The mortality of IAA repair with LVOT bypass is high, even at tertiary centers. Kanter et al. [4] reported outcomes after biventricular repair of IAA with LVOTO by a Yasui operation in 13 patients, of whom 2 underwent primary repairs and 11 underwent staged procedures, starting with Norwood repair. There was 1 (7.7%) operative mortality after staged repair, and 3 late deaths followed (staged group, 2; primary repair group, 1). All 4 deaths involved patients with genetic syndromes (DiGeorge syndrome, 3; trisomy 22, 1). Nakano et al. [5] recorded 1 (5.9%) operative death in a group of 17 patients with adequate-sized ventricles and ventricular septal defects, associated with aortic arch obstruction or LVOTO, who underwent a Yasui operation. Carrillo et al. [6] reported a 6.7% operative mortality rate in 18 patients undergoing a Yasui operation for critical aortic stenosis or atresia, hypoplastic aortic arch, and a well-developed left ventricle with a ventricular septal defect. We believe that the risk of neonatal Yasui operations may be greater at low-volume surgical centers.

As Nakano et al. [5] have noted, bilateral PA banding is useful as an initial palliative procedure in symptomatic neonates with LVOTs of marginal size, because it is less invasive than a Norwood procedure, and it allows surgeons to entertain either a Yasui operation or a standard biventricular repair, based on subsequent LVOT growth. A hybrid procedure incorporating bilateral PA banding and ductal stenting may be even more useful, because there is no need for continuous prostaglandin therapy after uneventful placing of stents, and the patient may be readily discharged. Uno et al. [7] have detailed successful hybrid palliation in a series of 6 patients with IAA and aortic stenosis, witnessing no mortality or severe morbidity. They observed growth of the aortic valve in 4 patients, and 2 patients eventually underwent conventional biventricular repair, confirming that hybrid palliation helped not only avoid high-risk neonatal surgery, but also facilitated the eventual selection of second-stage surgery based on the interim development of left ventricular structures. Although the current patient failed to exhibit sufficient left-sided structural development for conventional biventricular repair after hybrid palliation, the staged approach afforded time for the patient to grow and enabled more thoughtful decisions on optimal management. In addition, a larger right ventricle-to-PA conduit could be implanted at the time of the Yasui operation, given the patient’s somatic growth. Indeed, this may be another benefit of staged (versus primary) Yasui operations.

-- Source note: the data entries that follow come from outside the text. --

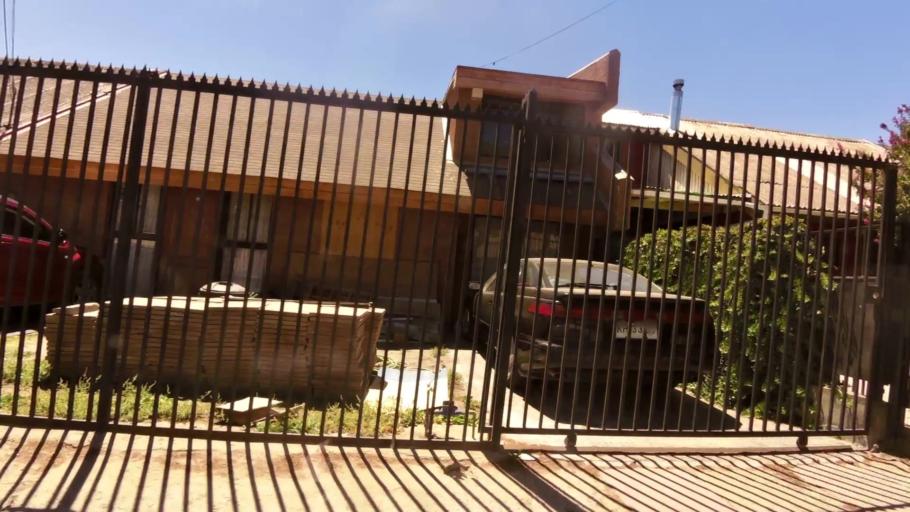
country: CL
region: O'Higgins
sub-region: Provincia de Cachapoal
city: Rancagua
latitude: -34.1586
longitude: -70.7051
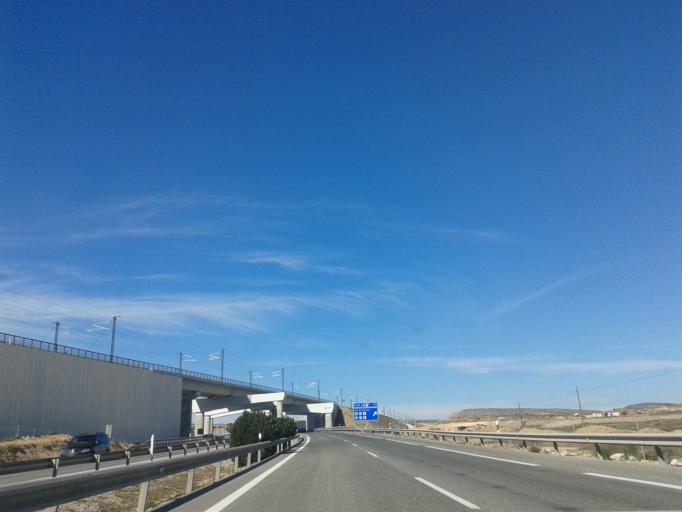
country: ES
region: Castille-La Mancha
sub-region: Provincia de Albacete
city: Caudete
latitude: 38.7193
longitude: -0.9316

In conclusion, for patients with IAA and systemic outflow obstruction, initial hybrid palliation that includes bilateral PA banding and ductal stenting may be a viable alternative to a primary Yasui operation, especially in high-risk scenarios.

Conflict of interest

No potential conflict of interest relevant to this article was reported.

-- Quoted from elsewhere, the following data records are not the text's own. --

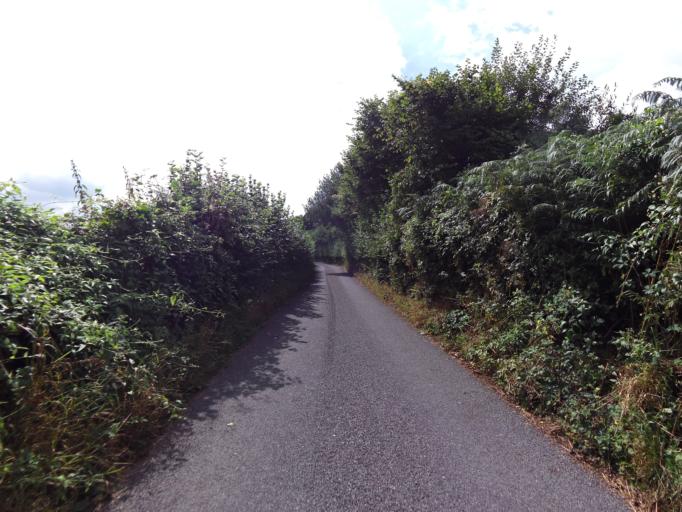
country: GB
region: England
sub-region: Hertfordshire
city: Shenley AV
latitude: 51.7005
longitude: -0.2547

Fig. 1. Parasternal long axis view illustrating the small aortic valve annulus (black asterisks). LV, left ventricle; RV, right ventricle; Ao, aorta.
Fig. 2. Computed tomography obtained 10 months after hybrid palliation, showing the intact ductal stent and bilateral pulmonary artery banding. (A) Left view. (B) Posterior view. PAB, pulmonary artery banding.
Fig. 3. Subcostal left anterior oblique view confirming a widened left ventricular outflow tract after the Yasui operation. LV, left ventricle; RV, right ventricle; Ao, neo-aorta.